For more details, see the SLA Planner documentation.

Autoscaling with Kubernetes HPA#

The Horizontal Pod Autoscaler (HPA) is Kubernetes’ native autoscaling solution.

When to use HPA:

  • You have simple, predictable scaling requirements

  • You want to use standard Kubernetes tooling

  • You need CPU or memory-based scaling

Note: For custom metrics (like TTFT or queue depth), consider using KEDA instead - it’s simpler to configure.

Basic HPA (CPU-based)#

apiVersion: autoscaling/v2
kind: HorizontalPodAutoscaler
metadata:
  name: sglang-agg-frontend-hpa
  namespace: default
spec:
  scaleTargetRef:
    apiVersion: nvidia.com/v1alpha1
    kind: DynamoGraphDeploymentScalingAdapter
    name: sglang-agg-frontend
  minReplicas: 1
  maxReplicas: 10
  metrics:
  - type: Resource
    resource:
      name: cpu
      target:
        type: Utilization
        averageUtilization: 70
  behavior:
    scaleDown:
      stabilizationWindowSeconds: 300
    scaleUp:
      stabilizationWindowSeconds: 0

HPA with Dynamo Metrics#

Dynamo exports several metrics useful for autoscaling. These are available at the /metrics endpoint on each frontend pod.
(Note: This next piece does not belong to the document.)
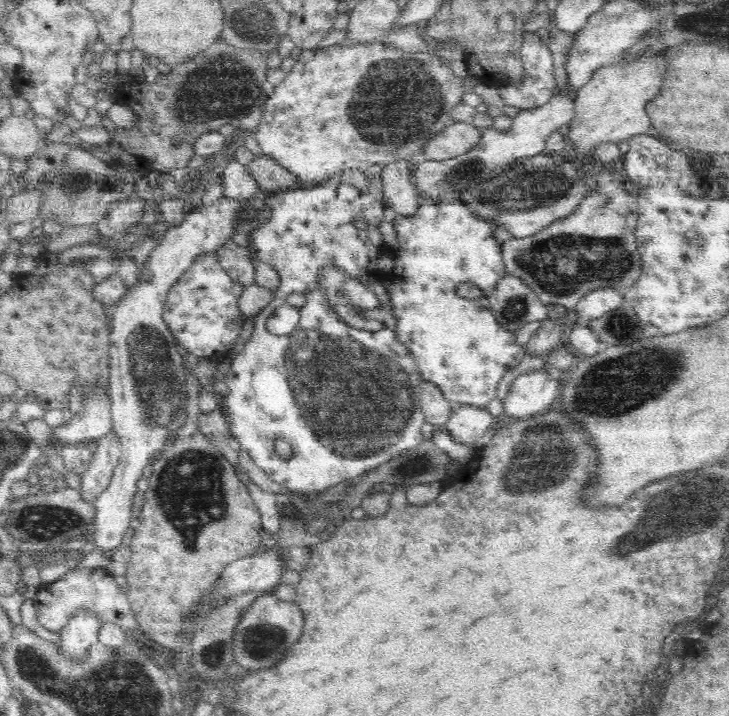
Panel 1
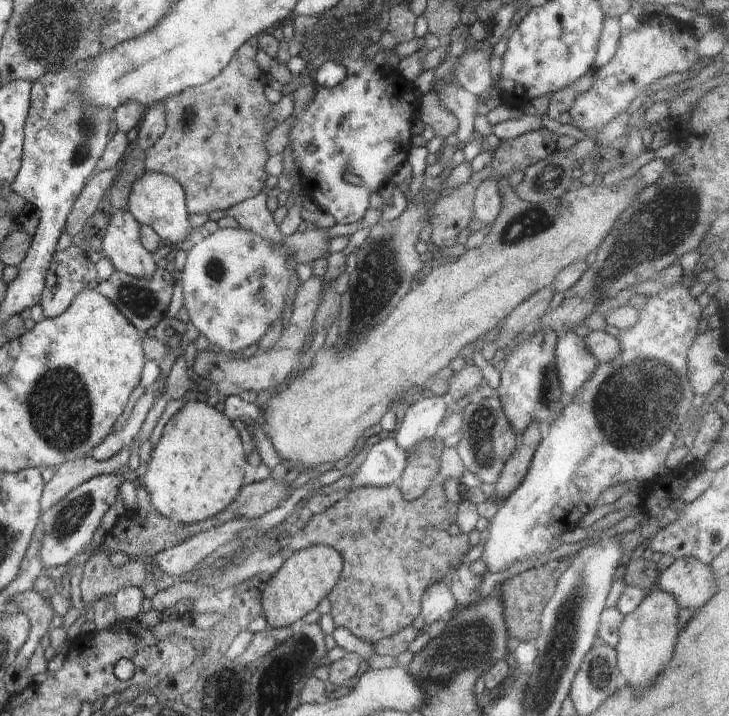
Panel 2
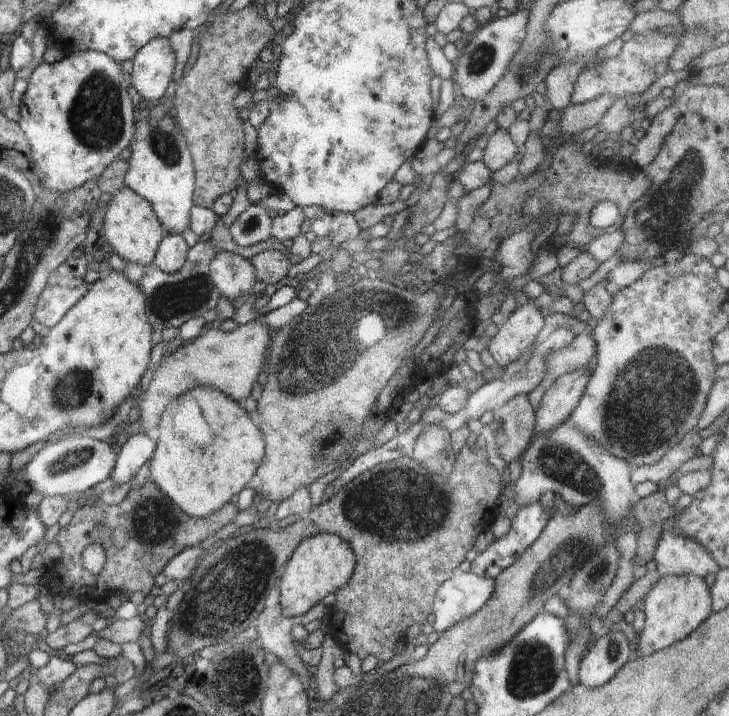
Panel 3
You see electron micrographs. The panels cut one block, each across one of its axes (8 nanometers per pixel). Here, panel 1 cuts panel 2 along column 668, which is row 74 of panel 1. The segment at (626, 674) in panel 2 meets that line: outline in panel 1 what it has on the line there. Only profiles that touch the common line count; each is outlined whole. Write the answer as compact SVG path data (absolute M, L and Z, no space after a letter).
M656 48L647 51L641 59L626 63L623 56L610 64L594 70L592 78L577 92L575 117L568 123L568 138L574 145L573 154L589 157L592 148L598 148L606 142L618 144L626 142L636 134L653 132L651 120L646 112L646 103L659 93L664 72L669 66L664 66L660 56L652 56L658 52Z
See also: For a complete list of all Dynamo metrics, see the Metrics Reference. For Prometheus and Grafana setup, see the Prometheus and Grafana Setup Guide.

Available Dynamo Metrics#

Metric

Type

Description

Good for scaling

dynamo_frontend_queued_requests

Gauge

Requests waiting in HTTP queue

✅ Workers

dynamo_frontend_inflight_requests

Gauge

Concurrent requests to engine

✅ All services

dynamo_frontend_time_to_first_token_seconds

Histogram

TTFT latency

✅ Workers

dynamo_frontend_inter_token_latency_seconds

Histogram

ITL latency

✅ Decode

dynamo_frontend_request_duration_seconds

Histogram

Total request duration

⚠️ General

kvstats_gpu_cache_usage_percent

Gauge

GPU KV cache usage (0-1)

✅ Decode

Metric Labels#

Dynamo metrics include these labels for filtering:

Label

Description

Example

dynamo_namespace

Unique DGD identifier ({k8s-namespace}-{dynamoNamespace})

default-sglang-agg

model

Model being served

Qwen/Qwen3-0.6B

Note: When you have multiple DGDs in the same namespace, use dynamo_namespace to filter metrics for a specific DGD.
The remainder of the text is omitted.